Last Saturday was a gorgeous day, unseasonally warm for early April and we drove up to Dunkeld again. After having lunch at Palmerston’s and having a poke around a wee antiques shop and an unexpected church jumble sale – where I bought a big bag of tapestry wool (when will you use it? said Jack) and some cute wee individual Pyrex dishes, we set off for a walk around the outskirts of the town. So we walked through the gateway below which is at the beginning of a long driveway leading to a hotel in beautiful surroundings.
As you near the hotel they have a boat planter full of spring flowers and an ‘angler’ catching a wooden fish.
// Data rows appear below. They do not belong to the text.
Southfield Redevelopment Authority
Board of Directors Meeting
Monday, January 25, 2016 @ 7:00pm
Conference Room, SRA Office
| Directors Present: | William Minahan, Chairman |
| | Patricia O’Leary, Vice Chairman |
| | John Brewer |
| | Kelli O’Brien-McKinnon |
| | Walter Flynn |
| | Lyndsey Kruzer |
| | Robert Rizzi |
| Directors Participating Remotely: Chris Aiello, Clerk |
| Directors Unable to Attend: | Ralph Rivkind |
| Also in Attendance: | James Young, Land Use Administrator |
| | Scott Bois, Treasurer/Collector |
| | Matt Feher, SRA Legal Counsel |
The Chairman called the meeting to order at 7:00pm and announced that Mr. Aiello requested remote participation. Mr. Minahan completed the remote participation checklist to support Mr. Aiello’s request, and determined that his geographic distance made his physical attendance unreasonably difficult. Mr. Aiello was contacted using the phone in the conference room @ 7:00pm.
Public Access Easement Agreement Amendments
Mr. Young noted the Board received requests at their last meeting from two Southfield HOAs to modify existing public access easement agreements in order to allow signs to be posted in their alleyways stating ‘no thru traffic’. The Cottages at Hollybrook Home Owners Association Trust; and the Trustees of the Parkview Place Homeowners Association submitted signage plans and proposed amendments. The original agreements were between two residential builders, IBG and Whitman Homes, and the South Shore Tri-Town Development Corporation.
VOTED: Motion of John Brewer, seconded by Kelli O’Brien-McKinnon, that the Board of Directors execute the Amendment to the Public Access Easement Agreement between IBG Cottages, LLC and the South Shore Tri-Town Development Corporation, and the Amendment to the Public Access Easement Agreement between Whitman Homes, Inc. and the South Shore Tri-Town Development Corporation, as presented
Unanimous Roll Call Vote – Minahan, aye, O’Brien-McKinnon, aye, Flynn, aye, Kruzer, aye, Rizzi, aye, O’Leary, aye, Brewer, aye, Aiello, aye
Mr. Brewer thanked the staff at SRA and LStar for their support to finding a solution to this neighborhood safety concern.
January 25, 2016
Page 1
Perthshire or Perth and Kinross as I think the county is called now (why do they have to keep changing names?) is well known for beautiful trees and some of the ones around here are quite historic. As you can see from the ‘hills’ of earth on the bottom left hand of the photo the moles have been hard at work!
As the walk goes uphill towards the end you end up quite high above the River Tay.
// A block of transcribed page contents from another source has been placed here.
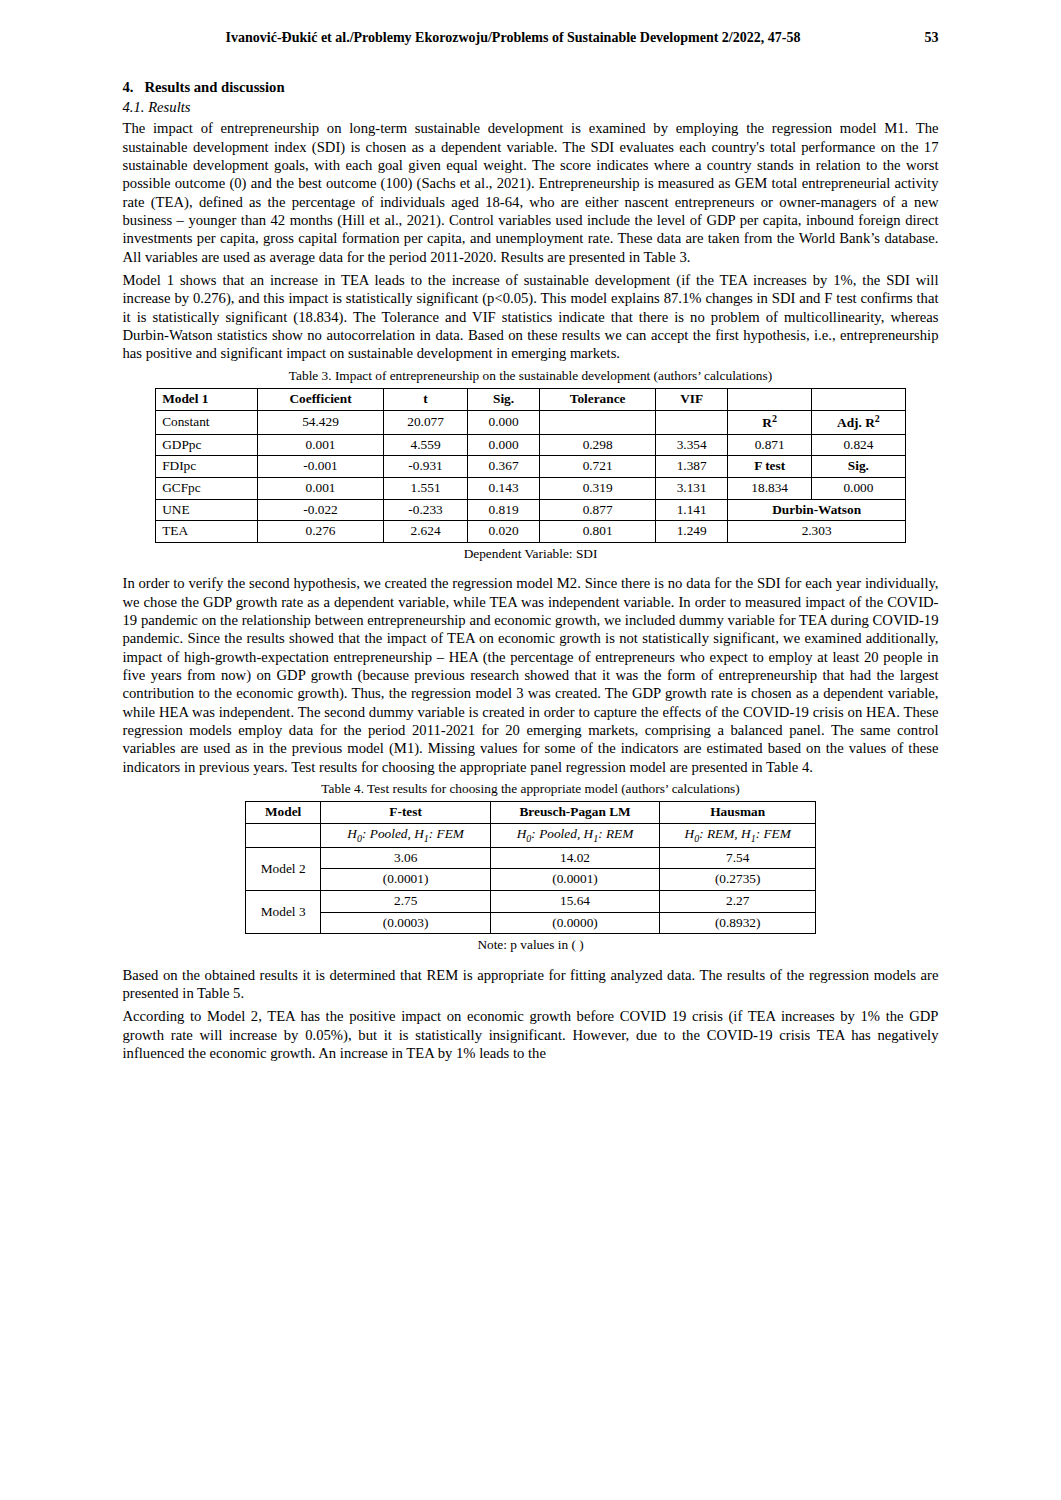Ivanović-Đukić et al./Problemy Ekorozwoju/Problems of Sustainable Development 2/2022, 47-58 53
4. Results and discussion
4.1. Results
The impact of entrepreneurship on long-term sustainable development is examined by employing the regression model M1. The sustainable development index (SDI) is chosen as a dependent variable. The SDI evaluates each country's total performance on the 17 sustainable development goals, with each goal given equal weight. The score indicates where a country stands in relation to the worst possible outcome (0) and the best outcome (100) (Sachs et al., 2021). Entrepreneurship is measured as GEM total entrepreneurial activity rate (TEA), defined as the percentage of individuals aged 18-64, who are either nascent entrepreneurs or owner-managers of a new business – younger than 42 months (Hill et al., 2021). Control variables used include the level of GDP per capita, inbound foreign direct investments per capita, gross capital formation per capita, and unemployment rate. These data are taken from the World Bank’s database. All variables are used as average data for the period 2011-2020. Results are presented in Table 3.
Model 1 shows that an increase in TEA leads to the increase of sustainable development (if the TEA increases by 1%, the SDI will increase by 0.276), and this impact is statistically significant (p<0.05). This model explains 87.1% changes in SDI and F test confirms that it is statistically significant (18.834). The Tolerance and VIF statistics indicate that there is no problem of multicollinearity, whereas Durbin-Watson statistics show no autocorrelation in data. Based on these results we can accept the first hypothesis, i.e., entrepreneurship has positive and significant impact on sustainable development in emerging markets.
Table 3. Impact of entrepreneurship on the sustainable development (authors’ calculations)
| Model 1 | Coefficient | t | Sig. | Tolerance | VIF | | |
| --- | --- | --- | --- | --- | --- | --- | --- |
| Constant | 54.429 | 20.077 | 0.000 | | | R 2 | Adj. R 2 |
| GDPpc | 0.001 | 4.559 | 0.000 | 0.298 | 3.354 | 0.871 | 0.824 |
| FDIpc | -0.001 | -0.931 | 0.367 | 0.721 | 1.387 | F test | Sig. |
| GCFpc | 0.001 | 1.551 | 0.143 | 0.319 | 3.131 | 18.834 | 0.000 |
| UNE | -0.022 | -0.233 | 0.819 | 0.877 | 1.141 | Durbin-Watson |
| TEA | 0.276 | 2.624 | 0.020 | 0.801 | 1.249 | 2.303 |
Dependent Variable: SDI
In order to verify the second hypothesis, we created the regression model M2. Since there is no data for the SDI for each year individually, we chose the GDP growth rate as a dependent variable, while TEA was independent variable. In order to measured impact of the COVID-19 pandemic on the relationship between entrepreneurship and economic growth, we included dummy variable for TEA during COVID-19 pandemic. Since the results showed that the impact of TEA on economic growth is not statistically significant, we examined additionally, impact of high-growth-expectation entrepreneurship – HEA (the percentage of entrepreneurs who expect to employ at least 20 people in five years from now) on GDP growth (because previous research showed that it was the form of entrepreneurship that had the largest contribution to the economic growth). Thus, the regression model 3 was created. The GDP growth rate is chosen as a dependent variable, while HEA was independent. The second dummy variable is created in order to capture the effects of the COVID-19 crisis on HEA. These regression models employ data for the period 2011-2021 for 20 emerging markets, comprising a balanced panel. The same control variables are used as in the previous model (M1). Missing values for some of the indicators are estimated based on the values of these indicators in previous years. Test results for choosing the appropriate panel regression model are presented in Table 4.
Table 4. Test results for choosing the appropriate model (authors’ calculations)
| Model | F-test | Breusch-Pagan LM | Hausman |
| --- | --- | --- | --- |
| | H 0 : Pooled, H 1 : FEM | H 0 : Pooled, H 1 : REM | H 0 : REM, H 1 : FEM |
| Model 2 | 3.06 | 14.02 | 7.54 |
| (0.0001) | (0.0001) | (0.2735) |
| Model 3 | 2.75 | 15.64 | 2.27 |
| (0.0003) | (0.0000) | (0.8932) |
Note: p values in ( )
Based on the obtained results it is determined that REM is appropriate for fitting analyzed data. The results of the regression models are presented in Table 5.
According to Model 2, TEA has the positive impact on economic growth before COVID 19 crisis (if TEA increases by 1% the GDP growth rate will increase by 0.05%), but it is statistically insignificant. However, due to the COVID-19 crisis TEA has negatively influenced the economic growth. An increase in TEA by 1% leads to the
It looked really placid from a distance but when you are close up it’s really fast flowing.
This is a circular walk and it leads you back into the centre of Dunkeld, straight to the cathedral, you can see images of it here.
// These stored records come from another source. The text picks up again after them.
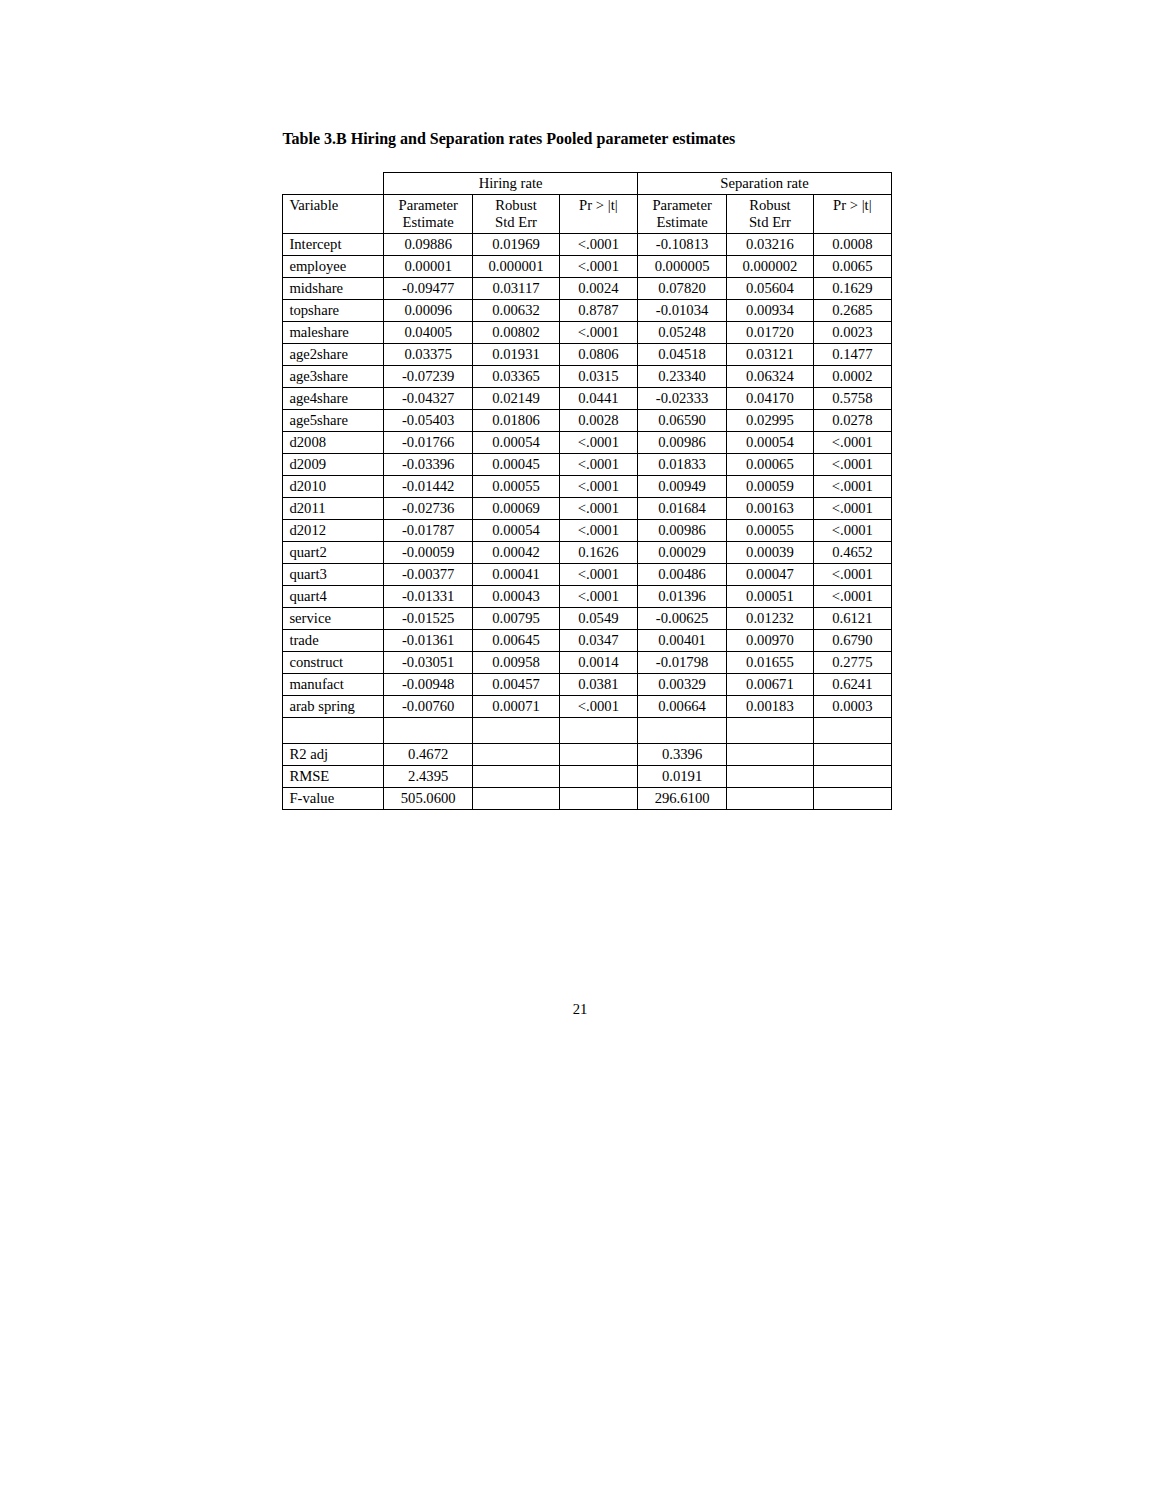Table 3.B Hiring and Separation rates Pooled parameter estimates
| | Hiring rate | Separation rate |
| --- | --- | --- |
| Variable | Parameter Estimate | Robust Std Err | Pr > /t/ | Parameter Estimate | Robust Std Err | Pr > /t/ |
| Intercept | 0.09886 | 0.01969 | <.0001 | -0.10813 | 0.03216 | 0.0008 |
| employee | 0.00001 | 0.000001 | <.0001 | 0.000005 | 0.000002 | 0.0065 |
| midshare | -0.09477 | 0.03117 | 0.0024 | 0.07820 | 0.05604 | 0.1629 |
| topshare | 0.00096 | 0.00632 | 0.8787 | -0.01034 | 0.00934 | 0.2685 |
| maleshare | 0.04005 | 0.00802 | <.0001 | 0.05248 | 0.01720 | 0.0023 |
| age2share | 0.03375 | 0.01931 | 0.0806 | 0.04518 | 0.03121 | 0.1477 |
| age3share | -0.07239 | 0.03365 | 0.0315 | 0.23340 | 0.06324 | 0.0002 |
| age4share | -0.04327 | 0.02149 | 0.0441 | -0.02333 | 0.04170 | 0.5758 |
| age5share | -0.05403 | 0.01806 | 0.0028 | 0.06590 | 0.02995 | 0.0278 |
| d2008 | -0.01766 | 0.00054 | <.0001 | 0.00986 | 0.00054 | <.0001 |
| d2009 | -0.03396 | 0.00045 | <.0001 | 0.01833 | 0.00065 | <.0001 |
| d2010 | -0.01442 | 0.00055 | <.0001 | 0.00949 | 0.00059 | <.0001 |
| d2011 | -0.02736 | 0.00069 | <.0001 | 0.01684 | 0.00163 | <.0001 |
| d2012 | -0.01787 | 0.00054 | <.0001 | 0.00986 | 0.00055 | <.0001 |
| quart2 | -0.00059 | 0.00042 | 0.1626 | 0.00029 | 0.00039 | 0.4652 |
| quart3 | -0.00377 | 0.00041 | <.0001 | 0.00486 | 0.00047 | <.0001 |
| quart4 | -0.01331 | 0.00043 | <.0001 | 0.01396 | 0.00051 | <.0001 |
| service | -0.01525 | 0.00795 | 0.0549 | -0.00625 | 0.01232 | 0.6121 |
| trade | -0.01361 | 0.00645 | 0.0347 | 0.00401 | 0.00970 | 0.6790 |
| construct | -0.03051 | 0.00958 | 0.0014 | -0.01798 | 0.01655 | 0.2775 |
| manufact | -0.00948 | 0.00457 | 0.0381 | 0.00329 | 0.00671 | 0.6241 |
| arab spring | -0.00760 | 0.00071 | <.0001 | 0.00664 | 0.00183 | 0.0003 |
| R2 adj | 0.4672 | | | 0.3396 | | |
| RMSE | 2.4395 | | | 0.0191 | | |
| F-value | 505.0600 | | | 296.6100 | | |
21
Beatrix Potter visited Dunkeld and the neighbouring village of Birnam every summer with her parents for years and was inspired to write some of her stories here. She also took up the study of fungi and painted beautiful specimens she had collected, unfortunately as a woman she wasn’t taken seriously by the men in charge of such sciences. There is a Beatrix Potter Exhibition and Garden at the Birnam Arts and Conference Centre which displays some of her botanical drawings. Birnam and Dunkeld more or less run into each other but are separated by the river.
There’s also the nearby Birnam Oak which is all that is left of the Birnam Wood of Shakespeare’s Macbeth fame, but I’ll save that for another post.